PROBLEM STATEMENT » Search the entries for lines that contain the word "front", and report each one found.

Stored entries »
++++++++++

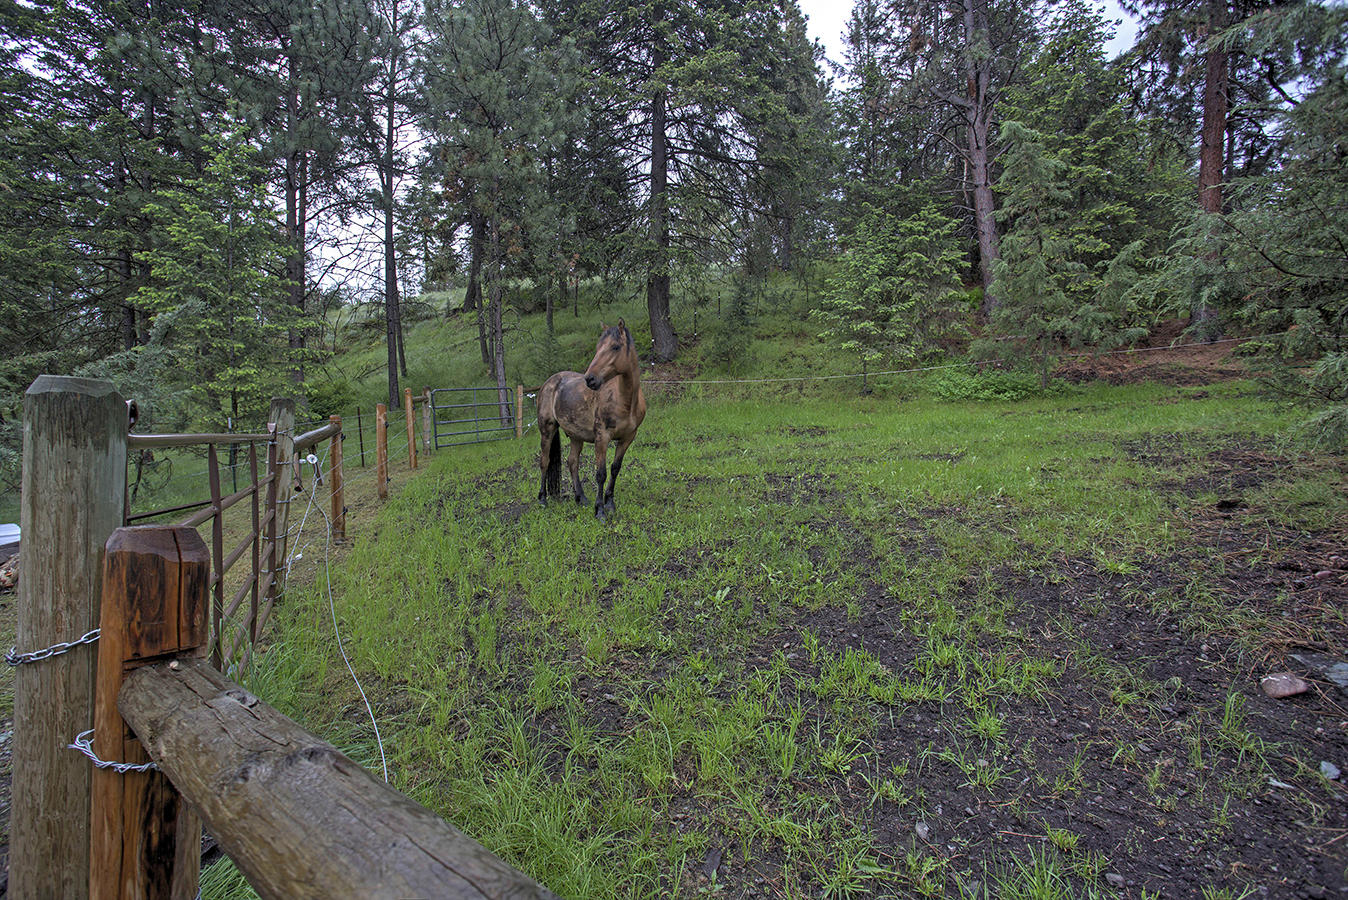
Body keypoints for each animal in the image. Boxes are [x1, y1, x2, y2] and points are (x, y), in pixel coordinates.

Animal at [537, 319, 647, 520]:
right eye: (598, 347)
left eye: (615, 347)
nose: (590, 379)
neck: (625, 401)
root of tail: (550, 382)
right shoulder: (602, 438)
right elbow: (601, 474)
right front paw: (600, 510)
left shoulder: (627, 438)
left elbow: (615, 469)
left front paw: (610, 503)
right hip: (547, 430)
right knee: (545, 461)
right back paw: (542, 499)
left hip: (575, 436)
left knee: (572, 462)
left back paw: (581, 498)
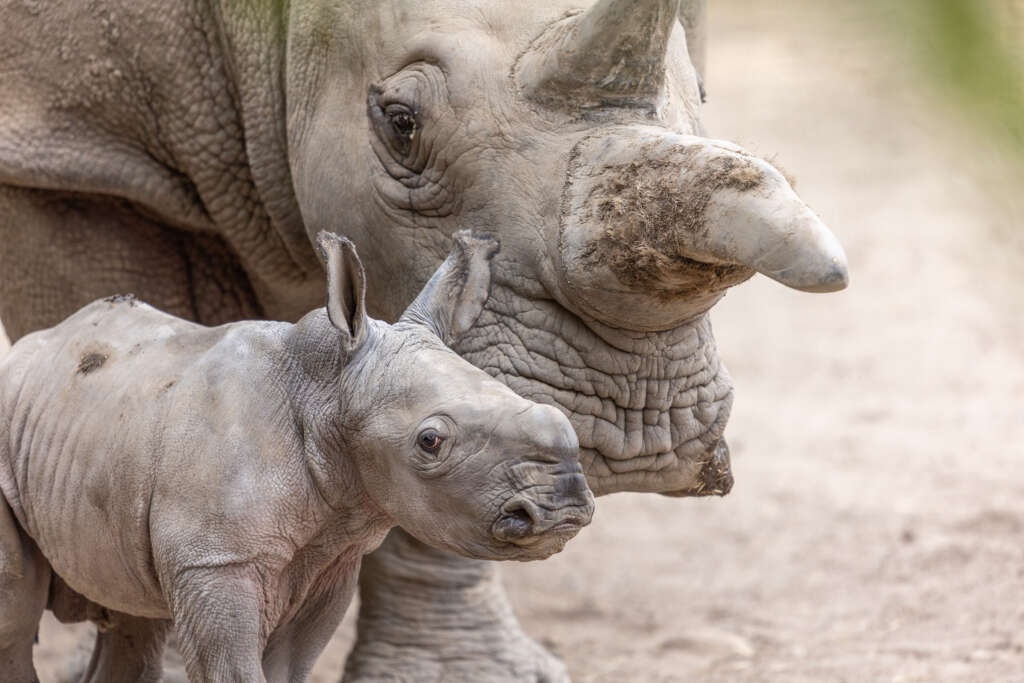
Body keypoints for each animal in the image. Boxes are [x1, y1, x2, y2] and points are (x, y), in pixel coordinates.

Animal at [0, 231, 594, 683]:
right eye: (430, 442)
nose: (563, 507)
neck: (327, 390)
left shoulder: (331, 557)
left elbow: (289, 668)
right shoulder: (216, 560)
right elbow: (232, 669)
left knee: (134, 621)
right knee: (15, 619)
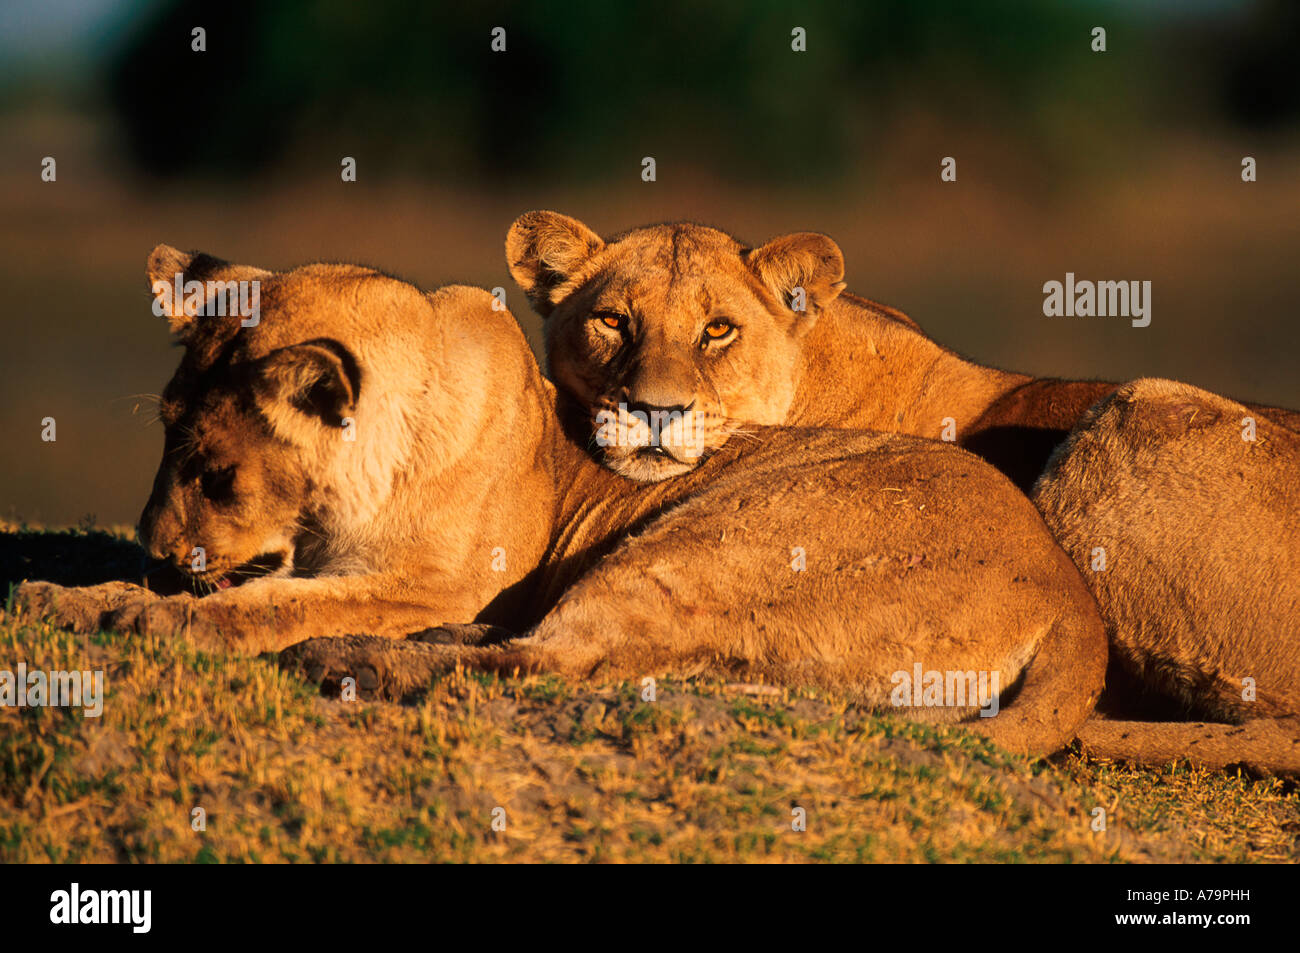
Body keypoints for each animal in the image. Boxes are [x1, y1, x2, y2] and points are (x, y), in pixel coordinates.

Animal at [14, 245, 1113, 760]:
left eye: (218, 474)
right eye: (163, 436)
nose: (155, 546)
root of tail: (1073, 595)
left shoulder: (424, 581)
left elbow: (260, 605)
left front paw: (119, 610)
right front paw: (89, 592)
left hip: (703, 544)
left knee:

++++++++++

EXPECTED ANSWER »
right front paw: (600, 510)
left front paw: (610, 503)
left front paw: (119, 610)
right front paw: (89, 592)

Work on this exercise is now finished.